INSTRUCTIONS:
1. Using the article about the fish kill, decide whether each statement agrees with it: (a) the dying fish are Atlantic menhaden, also called bunkers; (b) Byron Young says the latest fish kill is spread evenly around the whole sound; (c) the ideal oxygen levels in the water are in the 5-7 range. Answer yes or no for each, quoting the words that decide it.
2. According to the article about the fish kill, what is Byron Young's job?
3. Write a continuation of the article about the fish kill, picking up after its final paragraph.

TEXT PASSAGE:
· · · · ·

As of Sept. 11, a new wave of additional fish kill had been reported, many in Leeds Pond, Hempstead Harbor Beach, Tappen Beach, Sea Cliff and some private homes on the lower part of Manhasset Bay, according to TONH Ombudsman Michael Miller and many callers to the Port News.
Marine Resource Specialist for the New York State Department of Environmental Conservation, Byron Young, told the Port News that the latest fish kill looks like a continuation of the one recently reported. That fish kill was explained, in part, as a natural phenomenon that occurs in late summer.
According to a release that details the phenomenon, from the Coalition to Save Hempstead Harbor, the silvery, foot-long Atlantic menhaden, commonly known as bunkers, that are dying are frequently found in harbors and bays around the sound, and active schools of these fish can be seen on surface waters. These plankton-eating fish are a favorite meal for bluefish and are most commonly used by anglers as bait fish for the larger game fish. Often, bluefish will force the menhaden into shallows or areas of low dissolved oxygen, sending the menhaden into a frenzy of activity, using up whatever little oxygen is in the water, and hastening their demise.
A shoreline study from the first fish kill report showed that the dead bunkers had nips taken out them, indicating that they had been pursued.
However, the most recent reports have Mr. Young "concerned." He reports that his department is looking at dissolved oxygen levels and taking samples of the dead fish and sending them to pathologists at the state to check for viruses or bacteria. He notes that this fish kill is different because it seems to be centered in only Manhasset and Hempstead right now.
He also reported that for the past few weeks the oxygen levels in the water have been below level three. (The ideal levels are in the 5-7 range.) "If they fall below three it starts to cause stress for the fish," he noted.

· · · · ·

DATA EXTRACT:
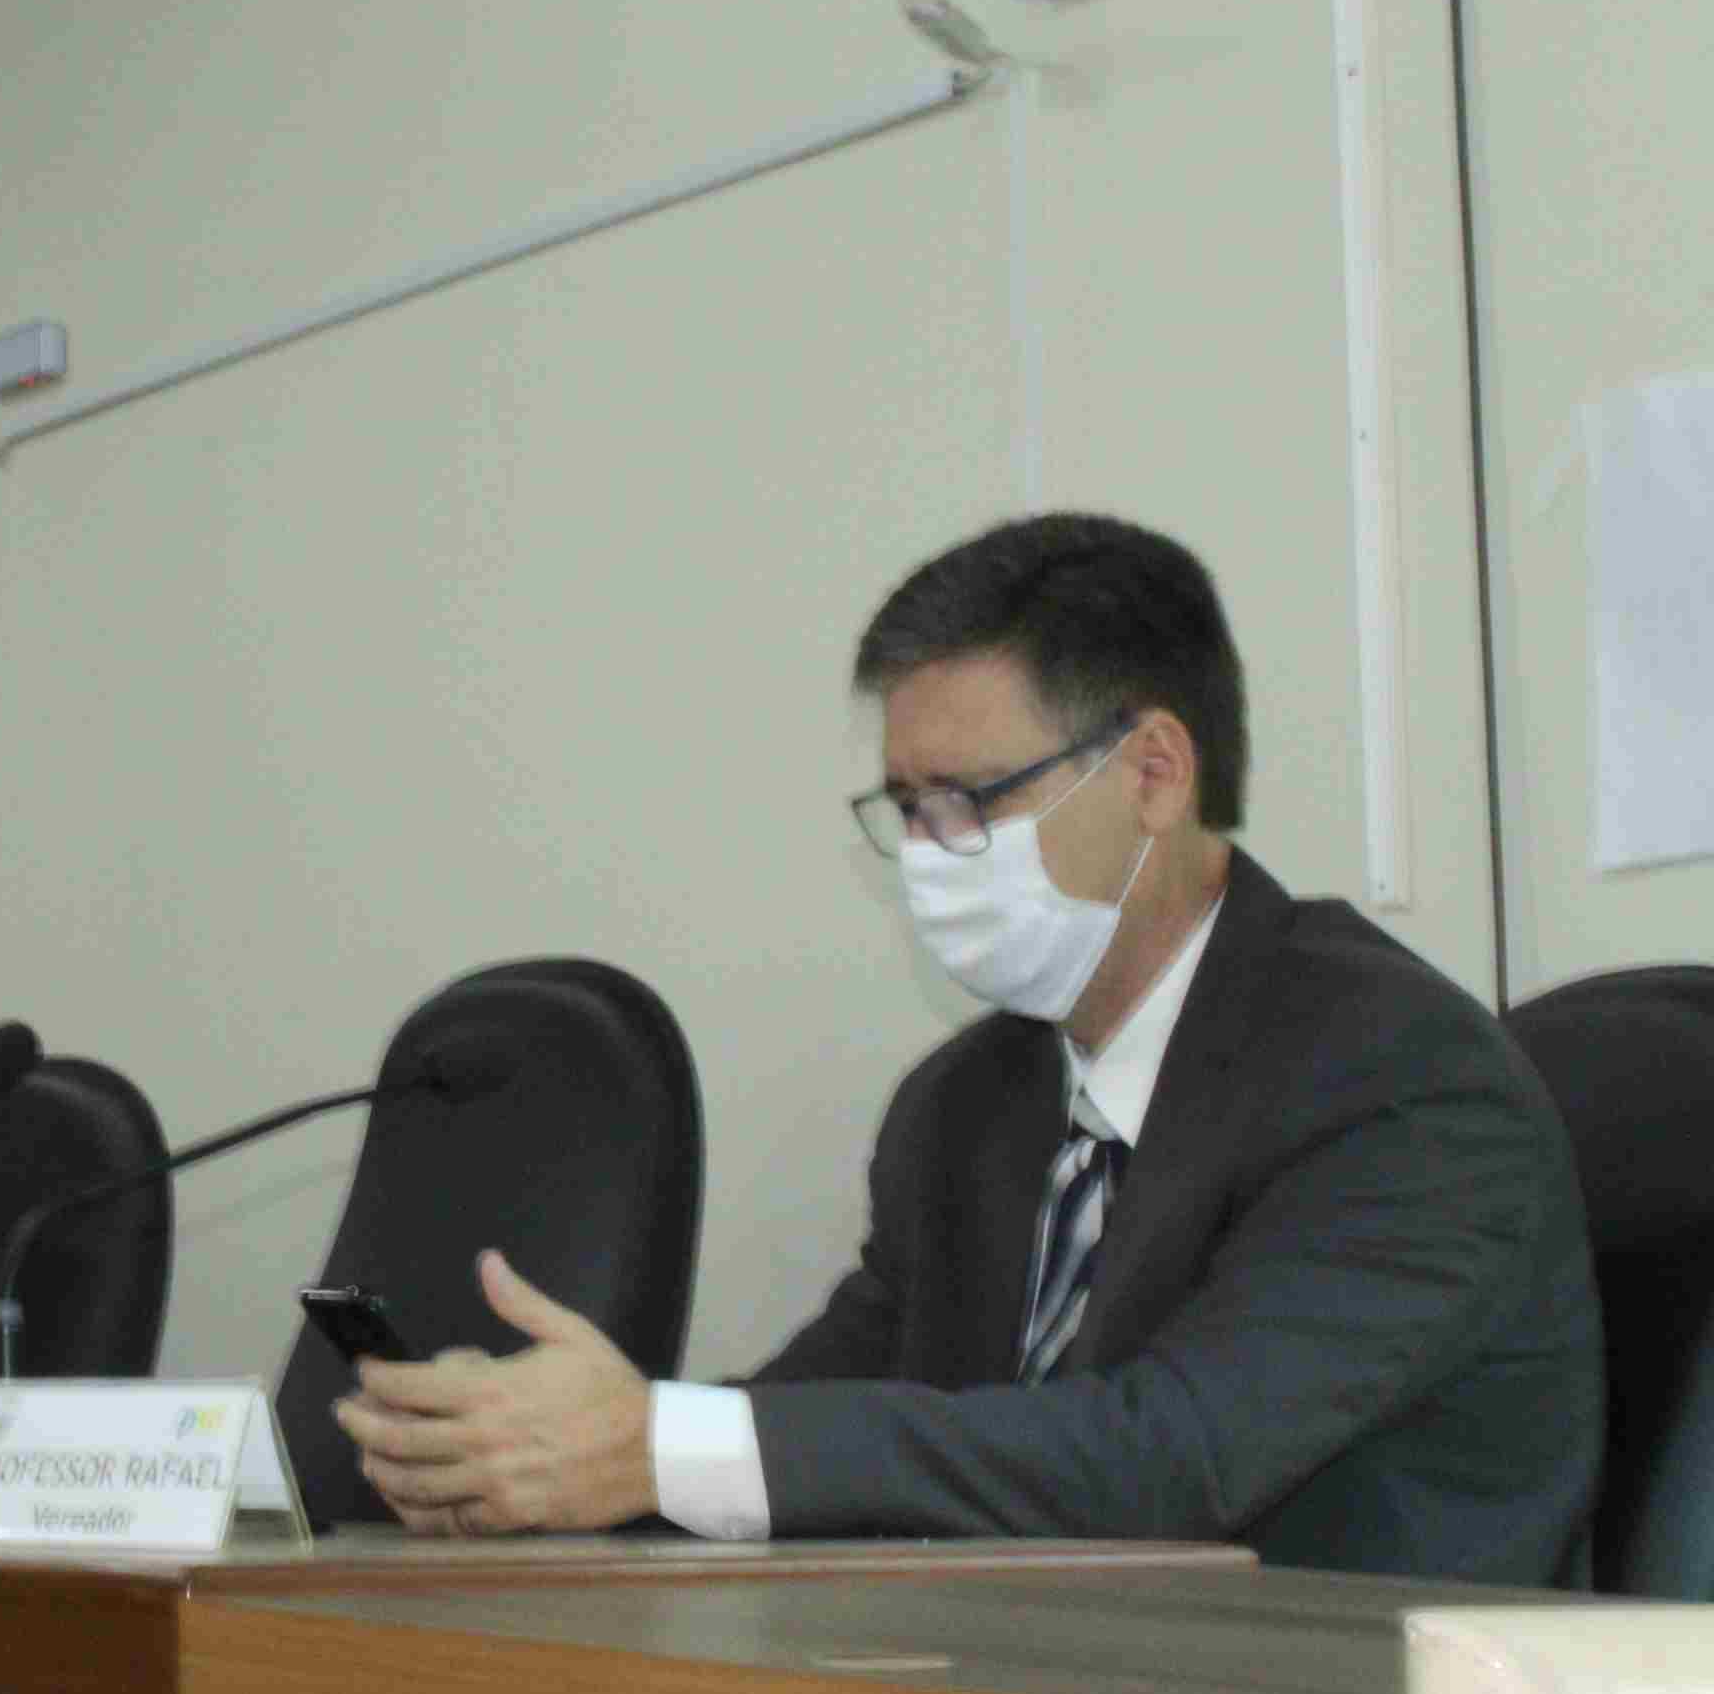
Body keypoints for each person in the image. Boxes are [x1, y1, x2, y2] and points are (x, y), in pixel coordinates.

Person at [335, 513, 1602, 1584]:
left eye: (968, 801)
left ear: (1154, 774)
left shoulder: (1402, 1082)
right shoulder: (965, 1105)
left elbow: (1172, 1461)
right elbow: (822, 1418)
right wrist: (547, 1449)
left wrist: (658, 1448)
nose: (930, 856)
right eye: (906, 810)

· · · · ·

OUTPUTS BY TASK:
1.
(a) Yes: "the silvery, foot-long Atlantic menhaden, commonly known as bunkers, that are dying"
(b) No: "it seems to be centered in only Manhasset and Hempstead right now"
(c) Yes: "The ideal levels are in the 5-7 range."

2. He is a Marine Resource Specialist for the New York State Department of Environmental Conservation.

3.
These levels can be related to weather conditions that we've experienced lately: "very warm, still, calm conditions," said Mr. Young.
Expanding on Mr. Young's remarks, the release from the Coalition to Save Hempstead Harbor states that "Historically, low dissolved oxygen levels, or hypoxia, are a common occurrence in western Long Island Sound, where the mixing and aeration in both surface and deep waters is reduced during periods of hot, still weather."
However in this particular case, Mr. Young says, "We don't really have a smoking gun. For now, it's speculation, supposition. We can just eliminate the possibilities." Concluding, he said, "It sure is puzzling."
As far as cleaning up the unsightly and foul-smelling dead fish, the Coalition to Save Hempstead Harbor advises that the decomposing fish are part of the nutrient cycle of the sound, providing food for shorebirds, other fish, and crabs. They add that the natural decomposition of the fish could take up to another two weeks, but local municipalities have begun cleanup efforts.
Asked about whether the dead horseshoe crabs on shore had any connection to the bunker fish kill, he replied, "No. The juvenile horseshoe crabs have molted and are merely shedding their shells."